Last week the Treasury issued new 10 Year Bills and 30 Year Bonds and each auction went incredibly well with soaring demand. Rick Santelli from CNBC graded each auction an "A". This tells me that there is great demand for bonds from private investors, mutual funds, ETFs, hedge funds, etc. which is great news. Second, last Thursday the Fed for the FIRST TIME purchased more bonds of the 2% coupon versus the 2.5% coupon. Thus, mortgage rates dropped below 3% on conventional 30 year fixed rate loans. And I thought and recommended to clients that mortgage rates should drop even more; thus don't lock your rate.
Then, Friday afternoon happened and the mortgage bond market dropped by nearly 40 basis points. Was this simply profit-taking or a sign of a reversal? Either way it's a reminder don't get too confident as rates can ALWAYS increase and why 95% of the time I recommend that my clients lock in their rate right away.

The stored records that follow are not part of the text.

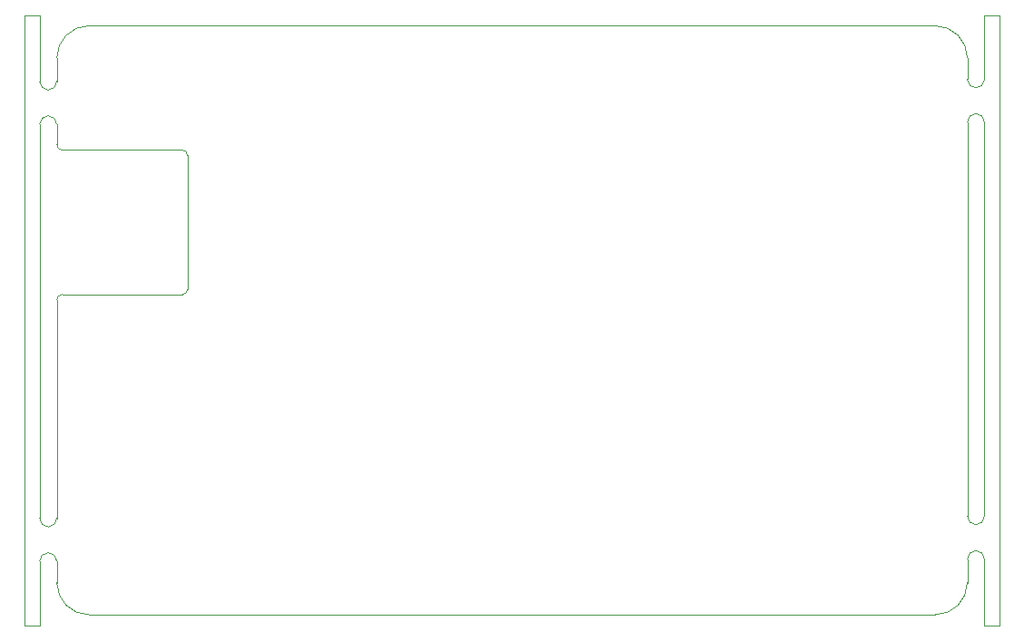
<source format=gbr>
%TF.GenerationSoftware,KiCad,Pcbnew,8.0.3*%
%TF.CreationDate,2024-07-18T08:38:12+12:00*%
%TF.ProjectId,USB Cable Tester,55534220-4361-4626-9c65-205465737465,rev?*%
%TF.SameCoordinates,Original*%
%TF.FileFunction,Profile,NP*%
%FSLAX46Y46*%
G04 Gerber Fmt 4.6, Leading zero omitted, Abs format (unit mm)*
G04 Created by KiCad (PCBNEW 8.0.3) date 2024-07-18 08:38:12*
%MOMM*%
%LPD*%
G01*
G04 APERTURE LIST*
%TA.AperFunction,Profile*%
%ADD10C,0.050000*%
%TD*%
G04 APERTURE END LIST*
D10*
X11700000Y-11600000D02*
G75*
G02*
X12200000Y-12100000I0J-500000D01*
G01*
X11700000Y-25100000D02*
X500000Y-25100000D01*
X86600000Y1000000D02*
X86600000Y-5000000D01*
X500000Y-11600000D02*
X11700000Y-11600000D01*
X500000Y-11600000D02*
G75*
G02*
X0Y-11100000I0J500000D01*
G01*
X-1600000Y-56000000D02*
X-3000000Y-56000000D01*
X0Y-11100000D02*
X0Y-9700000D01*
X-1600000Y1000000D02*
X-1600000Y-5200000D01*
X85000000Y-9500000D02*
X85000000Y-45300000D01*
X0Y-25600000D02*
G75*
G02*
X500000Y-25100000I500000J0D01*
G01*
X85000000Y-3000000D02*
X85000000Y-4500000D01*
X3000000Y0D02*
X82000000Y0D01*
X0Y-52000000D02*
X0Y-50500000D01*
X88000000Y1000000D02*
X88000000Y-56000000D01*
X86600000Y-9000000D02*
X86600000Y-45800000D01*
X86600000Y-56000000D02*
X88000000Y-56000000D01*
X3000000Y-55000000D02*
G75*
G02*
X0Y-52000000I0J3000000D01*
G01*
X-1600000Y-56000000D02*
X-1600000Y-50000000D01*
X-1600000Y1000000D02*
X-3000000Y1000000D01*
X0Y-3000000D02*
G75*
G02*
X3000000Y0I2999998J2D01*
G01*
X0Y-4700000D02*
X0Y-3000000D01*
X3000000Y-55000000D02*
X82000000Y-55000000D01*
X86600000Y1000000D02*
X88000000Y1000000D01*
X12200000Y-12100000D02*
X12200000Y-24600000D01*
X86600000Y-56000000D02*
X86600000Y-49800000D01*
X-3000000Y-56000000D02*
X-3000000Y1000000D01*
X12200000Y-24600000D02*
G75*
G02*
X11700000Y-25100000I-500000J0D01*
G01*
X82000000Y0D02*
G75*
G02*
X85000000Y-3000000I0J-3000000D01*
G01*
X0Y-45500000D02*
X0Y-25600000D01*
X85000000Y-52000000D02*
G75*
G02*
X82000000Y-55000000I-3000000J0D01*
G01*
X85000000Y-50300000D02*
X85000000Y-52000000D01*
X-1600000Y-46000000D02*
X-1600000Y-9200000D01*
%TO.C,REF\u002A\u002A*%
X0Y-5200000D02*
X0Y-4700000D01*
X0Y-9200000D02*
X0Y-9700000D01*
X-800000Y-8400000D02*
G75*
G02*
X0Y-9200000I-1J-800001D01*
G01*
X0Y-5200000D02*
G75*
G02*
X-800000Y-6000000I-800000J0D01*
G01*
%TO.C,*%
X-1600000Y-50000000D02*
G75*
G02*
X-800000Y-49200000I800001J-1D01*
G01*
X-1600000Y-9200000D02*
G75*
G02*
X-800000Y-8400000I800001J-1D01*
G01*
X85800000Y-49000000D02*
G75*
G02*
X86600000Y-49800000I-1J-800001D01*
G01*
X-800000Y-46800000D02*
G75*
G02*
X-1600000Y-46000000I1J800001D01*
G01*
X-800000Y-6000000D02*
G75*
G02*
X-1600000Y-5200000I1J800001D01*
G01*
%TO.C,REF\u002A\u002A*%
X0Y-46000000D02*
X0Y-45500000D01*
X0Y-50000000D02*
X0Y-50500000D01*
X-800000Y-49200000D02*
G75*
G02*
X0Y-50000000I-1J-800001D01*
G01*
X0Y-46000000D02*
G75*
G02*
X-800000Y-46800000I-800000J0D01*
G01*
X85000000Y-5000000D02*
X85000000Y-4500000D01*
X85000000Y-9000000D02*
X85000000Y-9500000D01*
X85000000Y-9000000D02*
G75*
G02*
X85800000Y-8200000I800000J0D01*
G01*
X85800000Y-5800000D02*
G75*
G02*
X85000000Y-5000000I1J800001D01*
G01*
%TO.C,*%
X85800000Y-8200000D02*
G75*
G02*
X86600000Y-9000000I-1J-800001D01*
G01*
X86600000Y-45800000D02*
G75*
G02*
X85800000Y-46600000I-800001J1D01*
G01*
X86600000Y-5000000D02*
G75*
G02*
X85800000Y-5800000I-800001J1D01*
G01*
%TO.C,REF\u002A\u002A*%
X85000000Y-45800000D02*
X85000000Y-45300000D01*
X85000000Y-49800000D02*
X85000000Y-50300000D01*
X85000000Y-49800000D02*
G75*
G02*
X85800000Y-49000000I800000J0D01*
G01*
X85800000Y-46600000D02*
G75*
G02*
X85000000Y-45800000I1J800001D01*
G01*
%TD*%
M02*

</source>
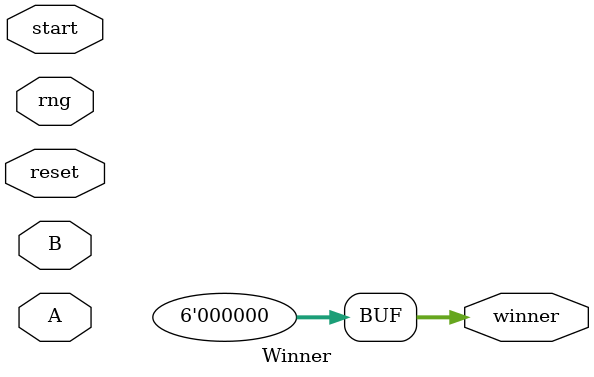
<source format=v>
`timescale 1ns / 1ps


//selects the winning team
module Winner(
    input [5:0] A, //upper is the lower number (better team)
    input [5:0] B, // lower is the higher number (worse team)
    input [7:0] rng, // if this value is higher than the value in the funciton below, team B wins
    input reset, // sets winner to 0
    input start, // this triggers on start
    output reg [5:0] winner // winner between A and B
);

reg [7:0] chance; //minimum number of the random number generator to predict the winning team
wire [7:0] difference;
reg [5:0] upper;
reg [5:0] lower;

always@(start) begin

if(A > B) begin
upper <= B;
lower <= A;
end else begin
upper <= A;
lower <= B;
end

chance = (lower - upper) * 95 / 63; //going to change this once this project comes together

if(chance > 95) begin
chance = 95;
end

if(chance < rng) winner = upper;
else winner = lower;
end

always@(reset) begin
winner = 6'b000000;
end

endmodule

</source>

Meanwhile a Golden Cross formed in the S&P 500 stock market, in which the 50 Day Moving Average crosses above the 200 Day Moving Average. This technical pattern has corresponded with the end of every major bear market in the last 70 years, according to Sundial Capital Research and this news dominated Wall Street on Friday afternoon. I believe this news probably caused the sell-off in mortgage bond on Friday afternoon.
On Monday the S&P 500 closed down 30 points and mortgage bonds ended unchanged for the day in a reversal from action on Friday. So, there was no follow-through on Monday from Friday's action. Maybe stock investors aren't convinced they should be buying more stocks? Will mortgage rates resume their slow drop in the coming days and weeks? We will see.